# Double honorific



## idialegre

If I invite someone to try some food, I would say

 드셔  보십시오 !

Is this correct? Specifically, I am concerned about the "double honorific", i.e., the syllable -시- which occurs in  드시다 and then again in 보십시오. Is that admissible?

Thanks for your help!


----------



## oloekis

idialegre said:


> If I invite someone to try some food, I would say
> 
> 드셔 보십시오 !
> 
> Is this correct? Specifically, I am concerned about the "double honorific", i.e., the syllable -시- which occurs in 드시다 and then again in 보십시오. Is that admissible?
> 
> Thanks for your help!


 

There are actually triple honorific in the sentence. 
First, "들다", is an honorific of "먹다(to eat)". 
Second and third, -시- as in 드시다 and 보시다 is also an honorific ending for subject in the sentence. 

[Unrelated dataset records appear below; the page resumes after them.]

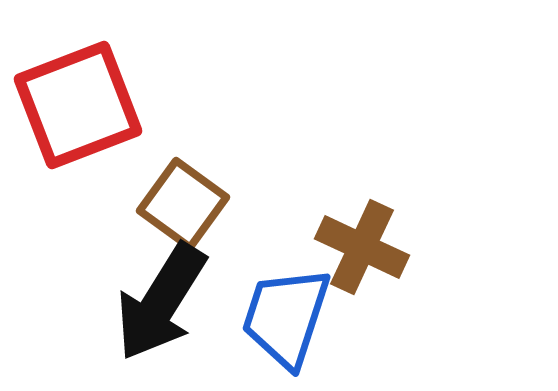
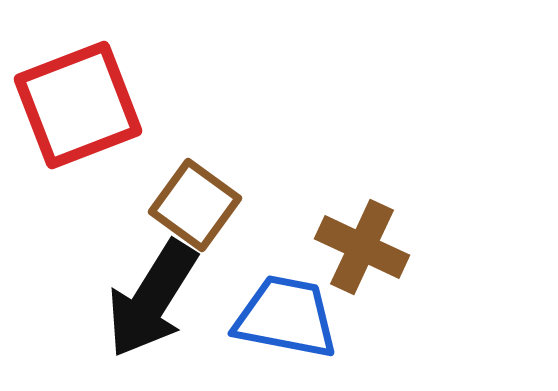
brown square: moved 12 px right, 1 px down
black arrow: moved 9 px left, 3 px up
blue trapezoid: rotated 83 degrees clockwise
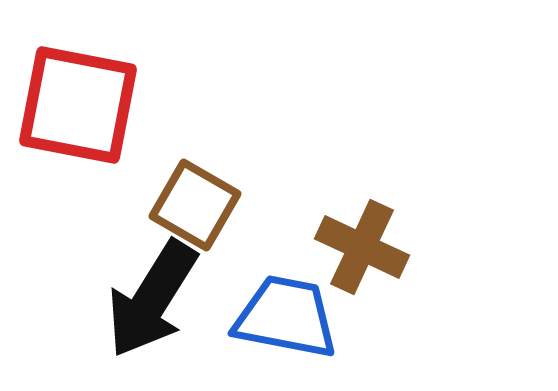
red square: rotated 32 degrees clockwise
brown square: rotated 6 degrees counterclockwise
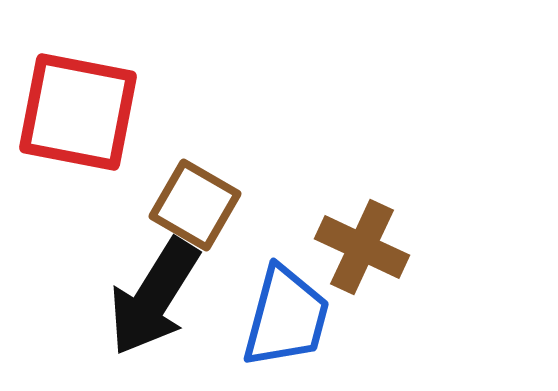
red square: moved 7 px down
black arrow: moved 2 px right, 2 px up
blue trapezoid: rotated 94 degrees clockwise
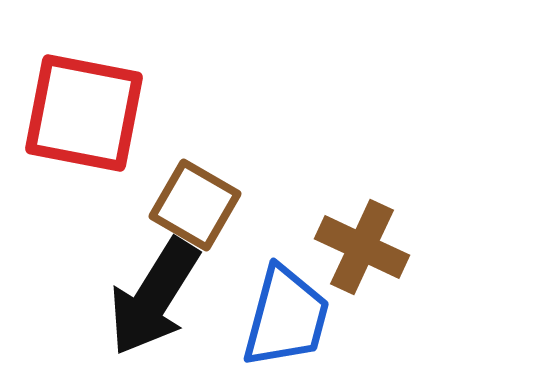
red square: moved 6 px right, 1 px down
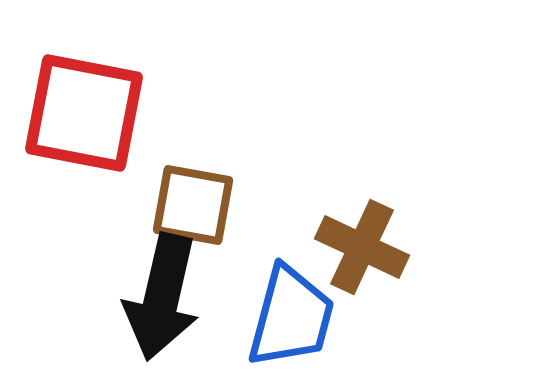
brown square: moved 2 px left; rotated 20 degrees counterclockwise
black arrow: moved 8 px right; rotated 19 degrees counterclockwise
blue trapezoid: moved 5 px right
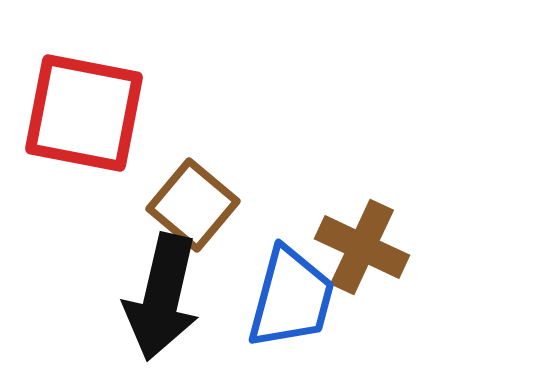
brown square: rotated 30 degrees clockwise
blue trapezoid: moved 19 px up
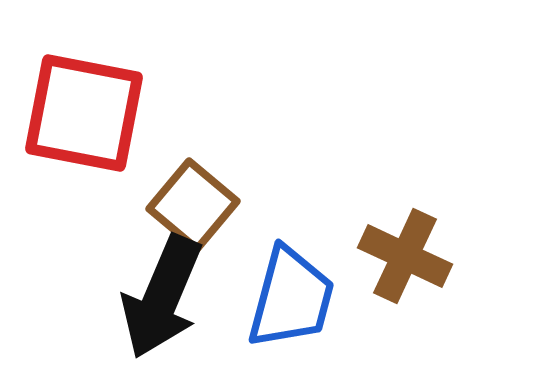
brown cross: moved 43 px right, 9 px down
black arrow: rotated 10 degrees clockwise
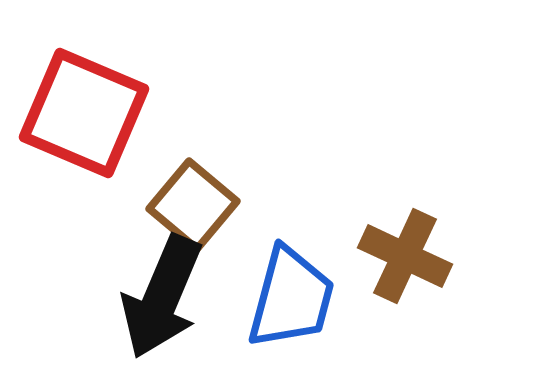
red square: rotated 12 degrees clockwise
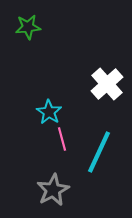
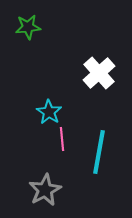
white cross: moved 8 px left, 11 px up
pink line: rotated 10 degrees clockwise
cyan line: rotated 15 degrees counterclockwise
gray star: moved 8 px left
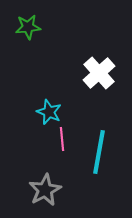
cyan star: rotated 10 degrees counterclockwise
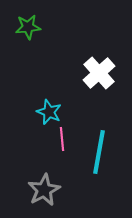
gray star: moved 1 px left
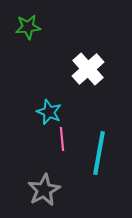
white cross: moved 11 px left, 4 px up
cyan line: moved 1 px down
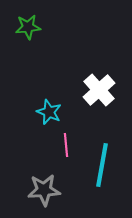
white cross: moved 11 px right, 21 px down
pink line: moved 4 px right, 6 px down
cyan line: moved 3 px right, 12 px down
gray star: rotated 24 degrees clockwise
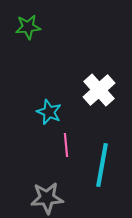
gray star: moved 3 px right, 8 px down
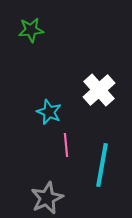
green star: moved 3 px right, 3 px down
gray star: rotated 20 degrees counterclockwise
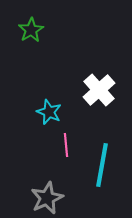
green star: rotated 25 degrees counterclockwise
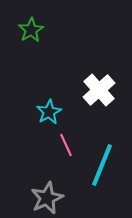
cyan star: rotated 20 degrees clockwise
pink line: rotated 20 degrees counterclockwise
cyan line: rotated 12 degrees clockwise
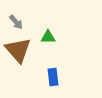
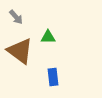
gray arrow: moved 5 px up
brown triangle: moved 2 px right, 1 px down; rotated 12 degrees counterclockwise
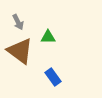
gray arrow: moved 2 px right, 5 px down; rotated 14 degrees clockwise
blue rectangle: rotated 30 degrees counterclockwise
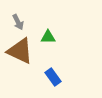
brown triangle: rotated 12 degrees counterclockwise
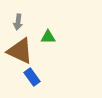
gray arrow: rotated 35 degrees clockwise
blue rectangle: moved 21 px left
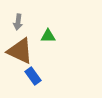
green triangle: moved 1 px up
blue rectangle: moved 1 px right, 1 px up
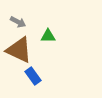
gray arrow: rotated 70 degrees counterclockwise
brown triangle: moved 1 px left, 1 px up
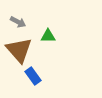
brown triangle: rotated 24 degrees clockwise
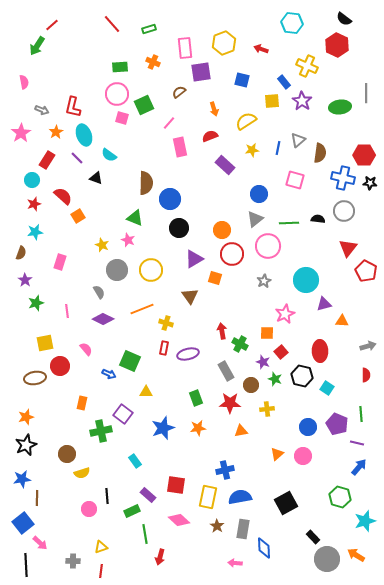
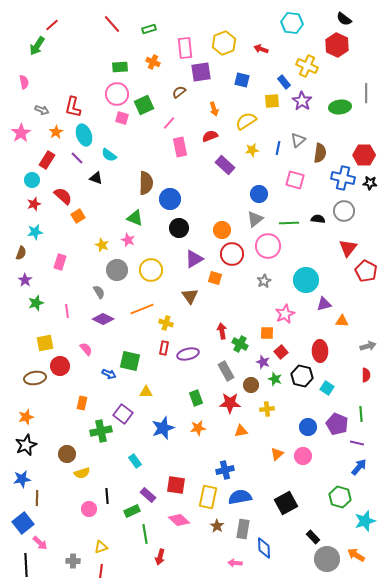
green square at (130, 361): rotated 10 degrees counterclockwise
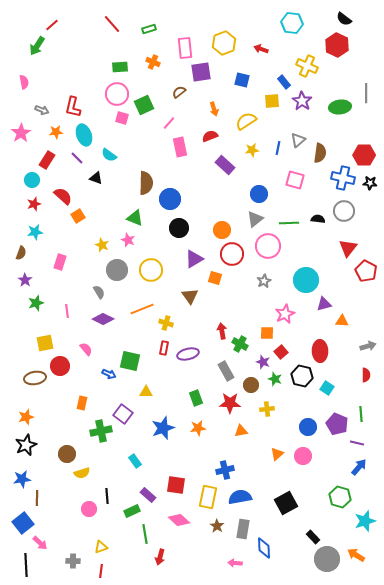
orange star at (56, 132): rotated 24 degrees clockwise
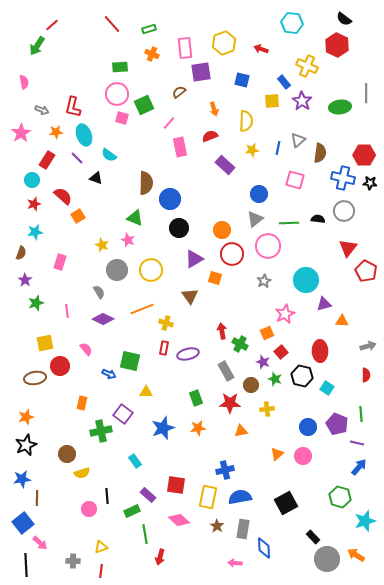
orange cross at (153, 62): moved 1 px left, 8 px up
yellow semicircle at (246, 121): rotated 125 degrees clockwise
orange square at (267, 333): rotated 24 degrees counterclockwise
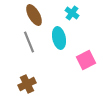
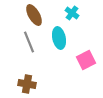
brown cross: rotated 36 degrees clockwise
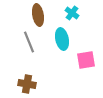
brown ellipse: moved 4 px right; rotated 20 degrees clockwise
cyan ellipse: moved 3 px right, 1 px down
pink square: rotated 18 degrees clockwise
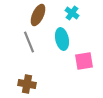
brown ellipse: rotated 35 degrees clockwise
pink square: moved 2 px left, 1 px down
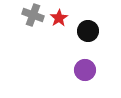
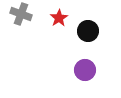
gray cross: moved 12 px left, 1 px up
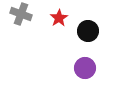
purple circle: moved 2 px up
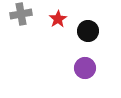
gray cross: rotated 30 degrees counterclockwise
red star: moved 1 px left, 1 px down
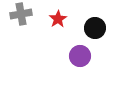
black circle: moved 7 px right, 3 px up
purple circle: moved 5 px left, 12 px up
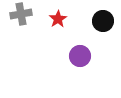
black circle: moved 8 px right, 7 px up
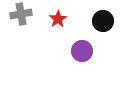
purple circle: moved 2 px right, 5 px up
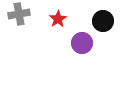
gray cross: moved 2 px left
purple circle: moved 8 px up
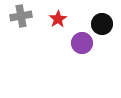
gray cross: moved 2 px right, 2 px down
black circle: moved 1 px left, 3 px down
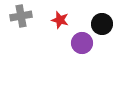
red star: moved 2 px right, 1 px down; rotated 24 degrees counterclockwise
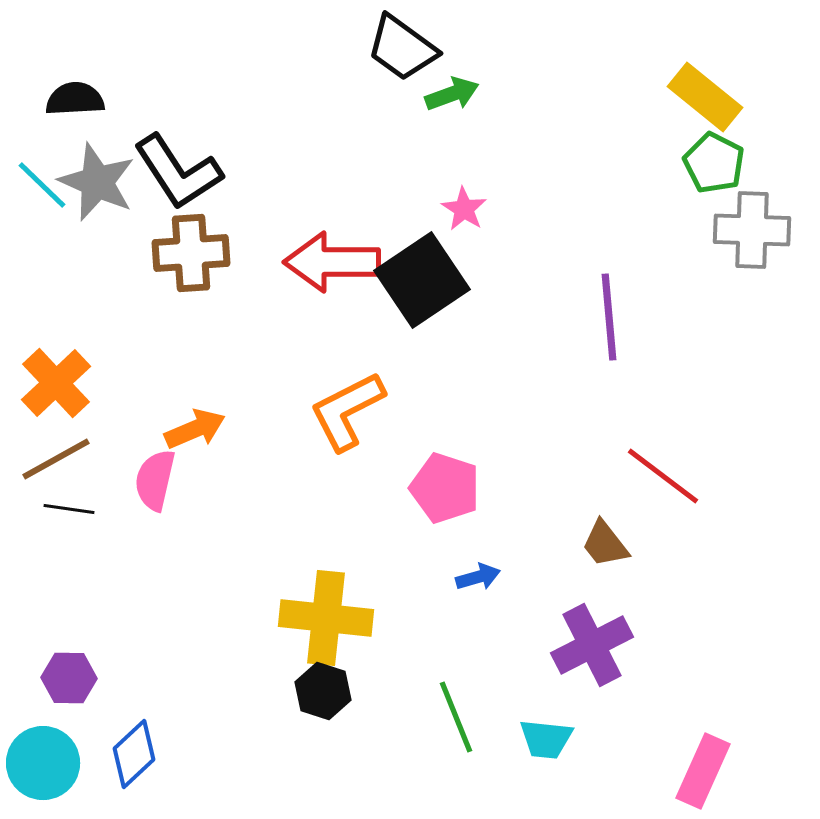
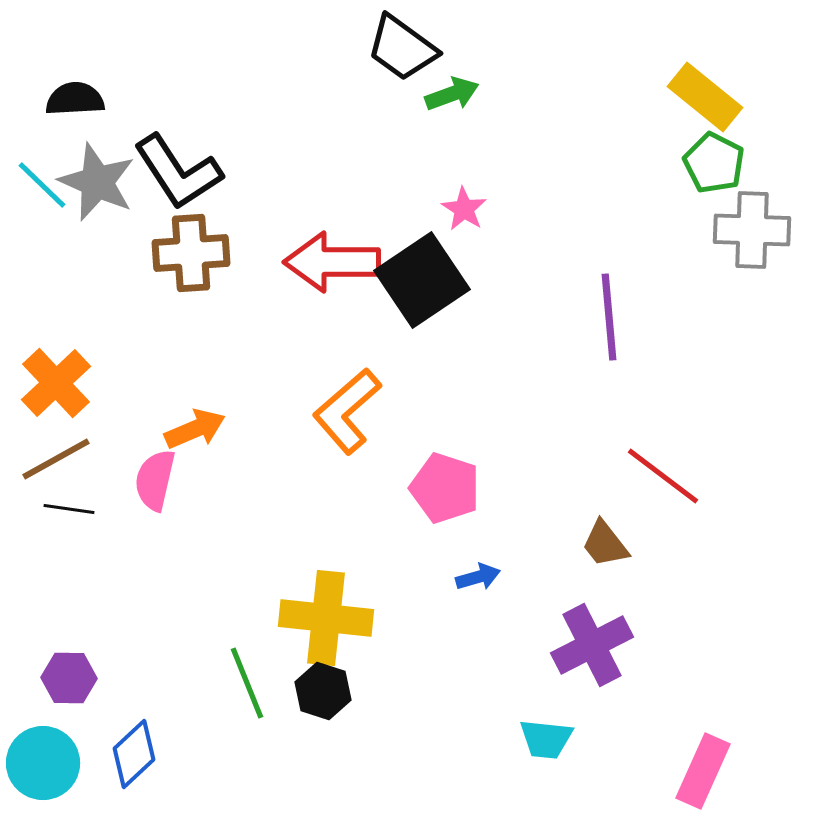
orange L-shape: rotated 14 degrees counterclockwise
green line: moved 209 px left, 34 px up
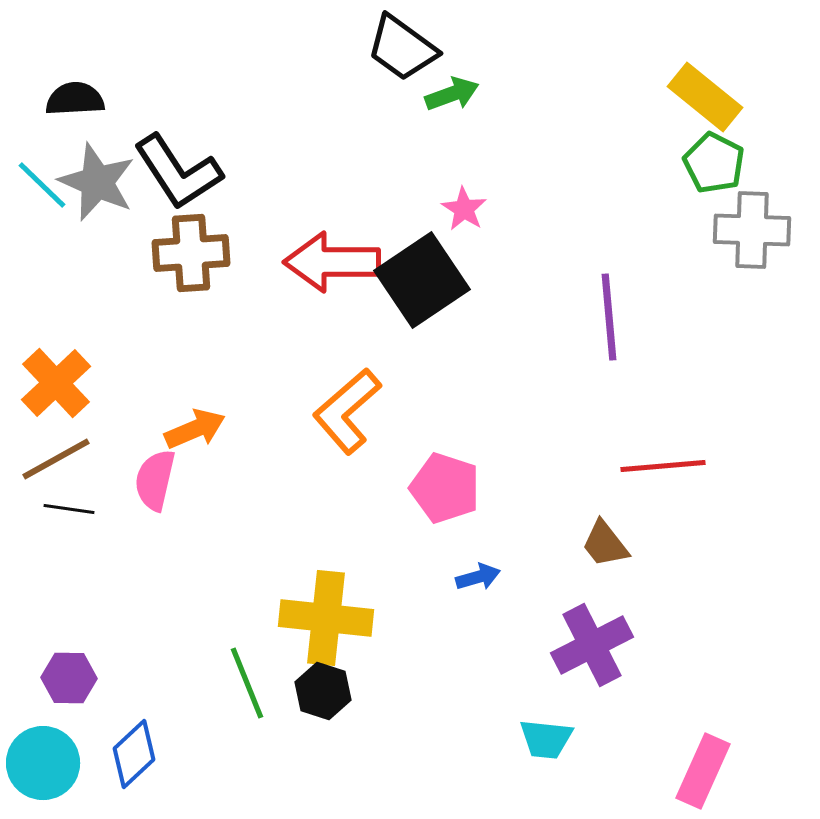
red line: moved 10 px up; rotated 42 degrees counterclockwise
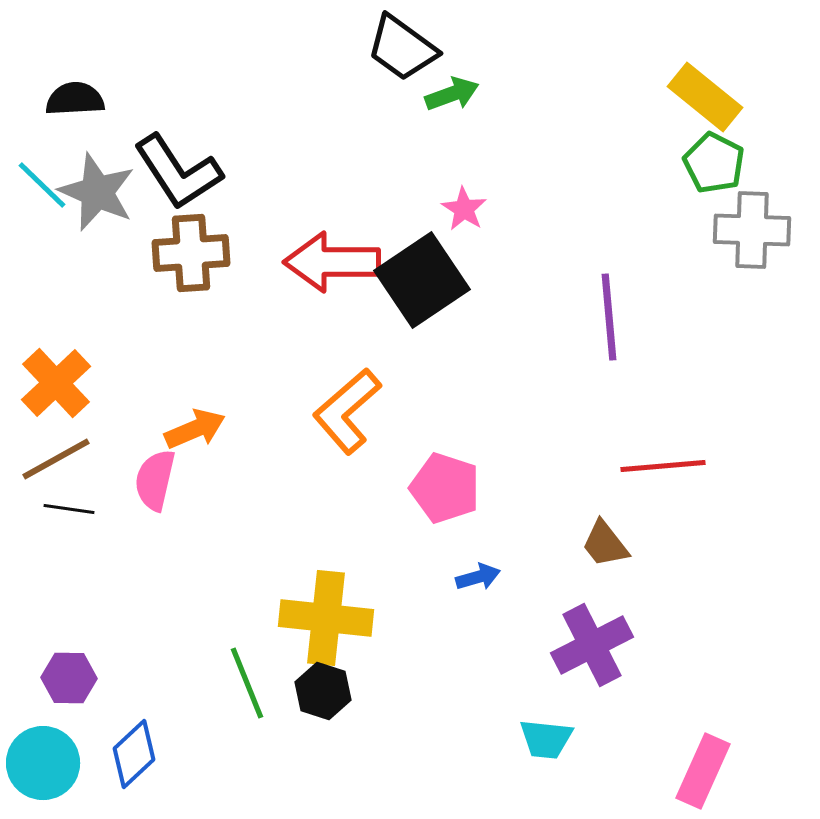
gray star: moved 10 px down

It's not always wrong to use a lot of honorifics in the sentence by the way. It's general to use -시- in the last predicate in a sentence, but also -시- can be used in the other predicate as well, according to the national academy of Korean language. 

But using a lot of honorifics in a sentence can be wrong because It's rather not really respectful if you use it too much and also because It's not always natural to use -시- in all predicate. 

Thus, it seems alright to use honorifics depending on how you would feel whether the honorific is too much or not, and also on whether the use of -시- is natural or not. It sounds almost impossible for foreigners to feel/know, though. 

As for the sentence "드셔 보십시오", even though there are a lot of honorifics, it is totally natural to hear. And It seems it doesn't have too much honorifics, although it does have a lot of honorifics in the sentence. So you can say it without problem


----------



## idialegre

감사합니다, littlemonyou!


----------



## AlJaahil

As I understand it, using too many honorifics can sound sarcastic - as when I was young my father would sometimes tell me to do something by "asking" me if "the young gentleman would be so kind as to..."


----------



## idialegre

AlJaahil said:


> As I understand it, using too many honorifics can sound sarcastic - as when I was young my father would sometimes tell me to do something by "asking" me if "the young gentleman would be so kind as to..."



Haha , that's cute.


----------



## terredepomme

From the most honorific to the least:
드셔보십시오
드셔봐요
먹어봐요
먹어봐

There should be no spaces, by the way.


----------



## wildsunflower

You can say "들어보십시오", "들어보셔요" or "들어봐요". To me, they sound less honorific and more natural than "드셔보십시오" and "드셔봐요". Actually, "드셔봐요" sounds a bit awkward to my ears.


----------